In it’s favor, the electronic signature could be said to increase the number of initiatives by reducing their cost and allowing ideas that wouldn’t otherwise qualify to get on the ballot. In that sense, they might be "pro-people power." OK, let us take a look at one of those ideas, which was even cited in Matthew’s article. It is the recently failed effort of the Bay Area group "Reform California" to stage a qualification campaign of an initiative to establish a "Constitutional Convention" in California. The stated goal of the convention promoters? Remove the constitutional protection of the 2/3 vote requirement in the Legislature to raise taxes. Another such goal would be to actually reduce the initiative power of the people by manipulating when a statewide initiative could be on the ballot. These are awful ideas for Republicans concerned about Democrat dynastic control of the Legislature. Enacting these changes would be the equivalent of closing the Republican party’s doors in our state, forever.
A fair question to ask is exactly who is empowered by allowing iPhone electronic signatures? I have an iPhone and am into productivity technology. But Michael Ni delivered his signature to the San Mateo registrar "on a flash drive." So what is the epidemiology of iPhone and flash drive use in California? Well, I think it is safe to say that these devices are not evenly distributed among California’s population, whereas a hand signature presents no such disadvantage. For example, I doubt that the percentage of the general voting population in South Central Los Angeles as compared to the young Asian population in Silicon Valley have similar access to these devices. The economic differences for voters in access and education about these devices is stunning. The fact is, according to Nielsen, smartphone owners are predominantly male, 65% more likely than the average mobile phone user to be young (25 to 35) and two times as likely to make more than $100,000.
So, iPhone electronic signatures on initiatives put young, financially well-off men at an advantage in qualifying California’s initiatives. It is therefore little wonder that the first initiative to be signed by such a method and which will set the stage for a legal battle will by an initiative legalizing marijuana. I’m sorry, my young friends, you are not the demographic I think can fix California’s alleged "dysfunction." Please read Edmund Burke before you sign anything and join the Republican party, instead.

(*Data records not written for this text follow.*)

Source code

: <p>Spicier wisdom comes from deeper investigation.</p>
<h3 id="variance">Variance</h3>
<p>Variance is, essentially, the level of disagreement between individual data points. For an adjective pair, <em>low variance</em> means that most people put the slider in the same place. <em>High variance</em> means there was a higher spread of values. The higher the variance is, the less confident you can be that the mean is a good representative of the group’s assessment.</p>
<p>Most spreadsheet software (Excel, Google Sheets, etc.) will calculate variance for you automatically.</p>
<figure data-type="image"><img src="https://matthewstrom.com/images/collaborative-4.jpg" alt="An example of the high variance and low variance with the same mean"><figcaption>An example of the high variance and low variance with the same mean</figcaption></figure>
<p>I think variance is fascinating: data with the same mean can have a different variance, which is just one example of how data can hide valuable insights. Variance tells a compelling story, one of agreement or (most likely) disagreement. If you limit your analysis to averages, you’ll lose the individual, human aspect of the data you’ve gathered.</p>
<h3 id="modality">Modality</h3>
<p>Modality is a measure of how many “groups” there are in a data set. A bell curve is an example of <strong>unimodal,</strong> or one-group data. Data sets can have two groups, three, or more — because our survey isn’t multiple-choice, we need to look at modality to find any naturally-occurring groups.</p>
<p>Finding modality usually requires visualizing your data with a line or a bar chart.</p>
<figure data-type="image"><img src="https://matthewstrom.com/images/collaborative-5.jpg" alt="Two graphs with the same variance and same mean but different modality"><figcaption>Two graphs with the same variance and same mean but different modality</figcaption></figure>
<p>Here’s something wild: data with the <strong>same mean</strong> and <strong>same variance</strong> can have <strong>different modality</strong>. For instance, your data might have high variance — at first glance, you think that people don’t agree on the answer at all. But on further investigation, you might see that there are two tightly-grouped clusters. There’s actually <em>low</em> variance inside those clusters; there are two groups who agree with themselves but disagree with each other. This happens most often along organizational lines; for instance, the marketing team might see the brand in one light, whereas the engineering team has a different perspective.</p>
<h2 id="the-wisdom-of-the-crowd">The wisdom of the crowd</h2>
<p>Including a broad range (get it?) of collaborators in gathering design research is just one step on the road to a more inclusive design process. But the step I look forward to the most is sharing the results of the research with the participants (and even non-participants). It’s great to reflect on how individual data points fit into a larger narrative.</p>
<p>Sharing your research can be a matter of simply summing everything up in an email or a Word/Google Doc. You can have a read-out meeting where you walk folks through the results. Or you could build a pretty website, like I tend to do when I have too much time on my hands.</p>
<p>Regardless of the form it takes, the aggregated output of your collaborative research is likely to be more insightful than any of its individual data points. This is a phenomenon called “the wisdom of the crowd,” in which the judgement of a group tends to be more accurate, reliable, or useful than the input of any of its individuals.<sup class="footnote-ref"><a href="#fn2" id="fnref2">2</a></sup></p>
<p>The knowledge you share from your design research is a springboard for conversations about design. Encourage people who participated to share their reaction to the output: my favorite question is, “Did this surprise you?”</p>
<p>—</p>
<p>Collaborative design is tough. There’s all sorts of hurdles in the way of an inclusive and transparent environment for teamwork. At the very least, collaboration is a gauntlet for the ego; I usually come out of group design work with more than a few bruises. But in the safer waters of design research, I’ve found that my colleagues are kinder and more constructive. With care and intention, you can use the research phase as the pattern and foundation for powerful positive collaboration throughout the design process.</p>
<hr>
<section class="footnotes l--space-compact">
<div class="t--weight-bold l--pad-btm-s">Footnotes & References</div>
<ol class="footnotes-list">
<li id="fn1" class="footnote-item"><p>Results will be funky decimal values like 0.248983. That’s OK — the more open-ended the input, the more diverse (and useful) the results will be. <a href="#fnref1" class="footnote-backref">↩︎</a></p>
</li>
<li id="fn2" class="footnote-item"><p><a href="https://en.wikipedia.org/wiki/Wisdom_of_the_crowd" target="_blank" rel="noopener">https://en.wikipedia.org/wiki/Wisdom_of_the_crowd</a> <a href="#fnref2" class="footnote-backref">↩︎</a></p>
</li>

The coming legal battle will be interesting to watch, since the particular Registrar of Voters who must defend the case is said to be pro-electronic signature. In this sense, it appears the battle is a little set-up to lean towards Mr. Ni. I personally believe there is a strong case to be made in favor of hand signature just under California law, and there are some cases to support that. Electronic signatures open verification issues. But I also believe the demographic and economic disparities I have outlined herein are the strongest reasons to reject electronic signing. I will really stick my neck out here: I believe iPhone electronic signature at this time is unconstitutional under the 15th Amendment of the U.S. Constitution and the National Voting Rights Act of 1965 which requires that "any prerequisite to voting, or standard or procedure or practice" that disenfranchises African Americans is illegal. The Act has been found to outlaw "literacy tests." I also believe it can be found to outlaw procedures such as the electronic signature, which give young rich men who can afford to own and understand the technology to the exclusion of lower income groups who have been historically discriminated against, a huge step-up in California’s system, which would be the real dysfunction of this story.